» Task details:
Answer these questions about the Laplace transform notes below:
(a) In the motion limit, what dominates the survival probability?
(b) What kind of function is \(I_0(2Ft)\) said to be?
(c) For what is the shift property of the Laplace transform called very useful?

» Document section:
The Laplace transform of propagator is

\[\tilde \Pi_0 = \int_0^\infty e^{-\epsilon t} \Pi_0 dt,\]

which is actually decreasing when \(\Pi_0\) is a constant.

Take the limits to check the properties.

Motion limit is given by

\[\frac{1}{C} \ll \tilde \Pi_0 .\]The meaning of this is that the propagator decrease with time so fast that it becomes very small. In this limit, the survival probability is dominated by motion not the capture.

Capture limit,

\[\frac{1}{C} \gg \tilde \Pi_0 .\]In this limit, the survival probability is dominated by capture rate.

Hint

This part is excerpted from the vocabulary part.

A very nice property of Laplace transform is

\[\begin{split}L_s [e^{at}f(t)] &= \int_0^\infty e^{-st} e^{-at} f(t) dt \\
& = \int_0^\infty e^{-(s+a)t}f(t) dt \\
& = L_{s+a}[f(t)]\end{split}\]

which is very useful when dealing with master equations.

Two useful results are

\[L[I_0(2Ft)] = \frac{1}{\sqrt{ \epsilon^2 - (2F)^2 }}\]

and

\[L[J_0[2Ft]] = \frac{1}{\sqrt{\epsilon^2 + (2F)^2}},\]

where \(I_0(2Ft)\) is the modified Bessel functions of the first kind. \(J_0(2Ft)\) is its companion.

Using the property above, we can find out

\[L[I_0(2Ft)e^{-2Ft}] = \frac{1}{\sqrt{(\epsilon + 2F)^2 - (2F)^2}} .\]

The obsorbed energy of photons is random walking in the chloroplast until it hit on a reaction center. Besides that, the photons can be emited after some time. So the process can be descibed with the following master equation.

» Entries supplied:
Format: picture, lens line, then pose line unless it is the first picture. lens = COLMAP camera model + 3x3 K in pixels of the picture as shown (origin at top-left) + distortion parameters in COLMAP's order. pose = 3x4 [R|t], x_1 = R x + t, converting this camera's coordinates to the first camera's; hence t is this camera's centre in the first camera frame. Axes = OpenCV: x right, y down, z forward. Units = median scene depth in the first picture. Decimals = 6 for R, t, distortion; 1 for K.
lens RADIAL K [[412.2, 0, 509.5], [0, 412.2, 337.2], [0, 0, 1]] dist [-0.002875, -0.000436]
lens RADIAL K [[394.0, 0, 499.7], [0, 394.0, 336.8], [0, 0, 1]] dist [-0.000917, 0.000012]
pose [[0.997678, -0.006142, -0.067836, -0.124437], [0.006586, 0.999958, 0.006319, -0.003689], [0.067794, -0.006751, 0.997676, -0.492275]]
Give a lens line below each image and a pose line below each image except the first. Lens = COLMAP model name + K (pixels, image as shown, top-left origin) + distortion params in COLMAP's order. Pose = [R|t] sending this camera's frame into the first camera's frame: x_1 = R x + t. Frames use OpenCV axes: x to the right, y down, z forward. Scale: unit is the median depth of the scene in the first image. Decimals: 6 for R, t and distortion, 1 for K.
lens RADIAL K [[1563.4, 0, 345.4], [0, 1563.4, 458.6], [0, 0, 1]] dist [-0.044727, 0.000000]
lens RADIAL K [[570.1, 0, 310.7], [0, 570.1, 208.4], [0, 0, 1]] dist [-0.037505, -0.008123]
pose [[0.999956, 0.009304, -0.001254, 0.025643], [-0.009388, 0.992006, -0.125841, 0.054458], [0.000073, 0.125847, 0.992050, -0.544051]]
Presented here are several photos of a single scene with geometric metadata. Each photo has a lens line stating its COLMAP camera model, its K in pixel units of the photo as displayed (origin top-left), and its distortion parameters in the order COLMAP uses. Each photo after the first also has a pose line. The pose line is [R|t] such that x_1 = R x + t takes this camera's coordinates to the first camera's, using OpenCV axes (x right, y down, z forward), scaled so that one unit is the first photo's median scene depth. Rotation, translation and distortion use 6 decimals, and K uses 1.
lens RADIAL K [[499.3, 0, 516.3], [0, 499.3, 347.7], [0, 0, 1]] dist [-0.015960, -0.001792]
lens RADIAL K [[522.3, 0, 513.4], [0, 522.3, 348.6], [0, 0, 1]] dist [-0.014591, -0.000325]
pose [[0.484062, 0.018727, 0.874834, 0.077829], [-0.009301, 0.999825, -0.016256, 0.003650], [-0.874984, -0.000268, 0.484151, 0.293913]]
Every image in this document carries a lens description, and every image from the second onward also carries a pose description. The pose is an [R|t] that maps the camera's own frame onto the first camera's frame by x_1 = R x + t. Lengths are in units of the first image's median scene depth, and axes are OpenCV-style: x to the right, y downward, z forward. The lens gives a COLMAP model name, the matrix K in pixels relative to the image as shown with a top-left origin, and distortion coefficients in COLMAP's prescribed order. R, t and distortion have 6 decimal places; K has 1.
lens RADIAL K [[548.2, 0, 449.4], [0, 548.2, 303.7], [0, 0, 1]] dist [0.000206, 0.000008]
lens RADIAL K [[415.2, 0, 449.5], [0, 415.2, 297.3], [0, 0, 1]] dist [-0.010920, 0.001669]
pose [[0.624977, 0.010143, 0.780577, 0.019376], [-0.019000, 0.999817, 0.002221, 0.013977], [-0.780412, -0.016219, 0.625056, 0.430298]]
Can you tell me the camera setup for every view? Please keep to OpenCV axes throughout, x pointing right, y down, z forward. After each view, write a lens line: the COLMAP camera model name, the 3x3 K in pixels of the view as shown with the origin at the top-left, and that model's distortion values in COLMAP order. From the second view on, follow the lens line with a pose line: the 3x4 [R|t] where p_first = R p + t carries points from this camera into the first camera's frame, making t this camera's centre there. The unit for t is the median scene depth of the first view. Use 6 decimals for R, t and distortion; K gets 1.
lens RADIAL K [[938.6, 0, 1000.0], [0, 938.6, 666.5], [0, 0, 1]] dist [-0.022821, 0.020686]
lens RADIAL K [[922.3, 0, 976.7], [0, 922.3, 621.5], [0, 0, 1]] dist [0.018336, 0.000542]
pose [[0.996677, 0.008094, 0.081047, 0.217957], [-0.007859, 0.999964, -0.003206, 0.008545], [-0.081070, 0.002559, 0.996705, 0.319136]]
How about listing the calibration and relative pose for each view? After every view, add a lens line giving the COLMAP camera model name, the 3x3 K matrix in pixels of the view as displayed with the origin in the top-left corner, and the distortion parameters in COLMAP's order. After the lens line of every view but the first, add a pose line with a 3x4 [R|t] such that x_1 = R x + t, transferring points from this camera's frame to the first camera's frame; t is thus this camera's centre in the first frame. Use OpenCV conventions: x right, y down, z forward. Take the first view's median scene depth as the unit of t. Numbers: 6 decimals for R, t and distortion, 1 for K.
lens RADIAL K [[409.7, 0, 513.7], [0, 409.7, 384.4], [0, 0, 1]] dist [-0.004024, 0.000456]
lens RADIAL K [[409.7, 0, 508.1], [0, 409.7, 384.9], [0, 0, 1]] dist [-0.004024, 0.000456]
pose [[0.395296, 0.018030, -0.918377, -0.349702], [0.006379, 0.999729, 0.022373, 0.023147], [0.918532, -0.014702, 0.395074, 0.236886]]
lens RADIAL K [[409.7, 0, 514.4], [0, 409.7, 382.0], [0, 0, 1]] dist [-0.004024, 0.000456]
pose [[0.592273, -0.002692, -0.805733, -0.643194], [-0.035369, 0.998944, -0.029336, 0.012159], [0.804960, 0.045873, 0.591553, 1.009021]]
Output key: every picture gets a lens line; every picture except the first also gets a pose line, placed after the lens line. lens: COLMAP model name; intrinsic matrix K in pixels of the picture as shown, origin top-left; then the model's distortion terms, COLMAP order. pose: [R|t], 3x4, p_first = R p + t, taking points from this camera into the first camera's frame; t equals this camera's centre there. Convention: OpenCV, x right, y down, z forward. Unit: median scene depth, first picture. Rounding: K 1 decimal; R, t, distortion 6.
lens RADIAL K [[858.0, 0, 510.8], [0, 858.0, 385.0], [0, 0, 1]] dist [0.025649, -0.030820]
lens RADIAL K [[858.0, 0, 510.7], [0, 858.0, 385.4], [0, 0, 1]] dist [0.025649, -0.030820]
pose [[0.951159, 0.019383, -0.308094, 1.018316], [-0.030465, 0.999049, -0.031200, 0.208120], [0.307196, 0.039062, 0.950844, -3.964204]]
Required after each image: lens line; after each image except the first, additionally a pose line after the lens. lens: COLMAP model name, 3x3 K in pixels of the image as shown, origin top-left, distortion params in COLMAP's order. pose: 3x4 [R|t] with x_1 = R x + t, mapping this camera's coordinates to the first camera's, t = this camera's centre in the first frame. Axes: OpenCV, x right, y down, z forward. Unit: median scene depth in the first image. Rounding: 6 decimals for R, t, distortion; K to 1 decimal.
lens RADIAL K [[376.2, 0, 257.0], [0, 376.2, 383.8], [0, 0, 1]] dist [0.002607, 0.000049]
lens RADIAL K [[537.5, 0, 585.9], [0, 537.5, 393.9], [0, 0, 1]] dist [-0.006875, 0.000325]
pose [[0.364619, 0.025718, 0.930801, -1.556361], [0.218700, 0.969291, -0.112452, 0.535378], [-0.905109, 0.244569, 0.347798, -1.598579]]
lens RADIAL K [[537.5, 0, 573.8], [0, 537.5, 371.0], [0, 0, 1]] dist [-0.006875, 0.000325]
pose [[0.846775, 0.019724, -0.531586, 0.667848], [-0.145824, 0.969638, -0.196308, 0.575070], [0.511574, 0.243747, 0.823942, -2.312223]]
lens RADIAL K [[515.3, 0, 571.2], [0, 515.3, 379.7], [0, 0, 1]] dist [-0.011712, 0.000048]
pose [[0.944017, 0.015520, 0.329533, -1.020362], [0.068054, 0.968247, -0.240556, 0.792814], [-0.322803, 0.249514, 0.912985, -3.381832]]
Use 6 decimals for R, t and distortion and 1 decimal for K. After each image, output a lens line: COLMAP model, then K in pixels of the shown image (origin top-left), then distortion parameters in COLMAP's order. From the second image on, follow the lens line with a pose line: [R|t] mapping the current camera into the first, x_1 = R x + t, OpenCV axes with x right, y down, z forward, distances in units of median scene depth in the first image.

» Output for this task:
(a) Motion, not capture, dominates the survival probability.
(b) It is the modified Bessel function of the first kind.
(c) It is very useful for dealing with master equations.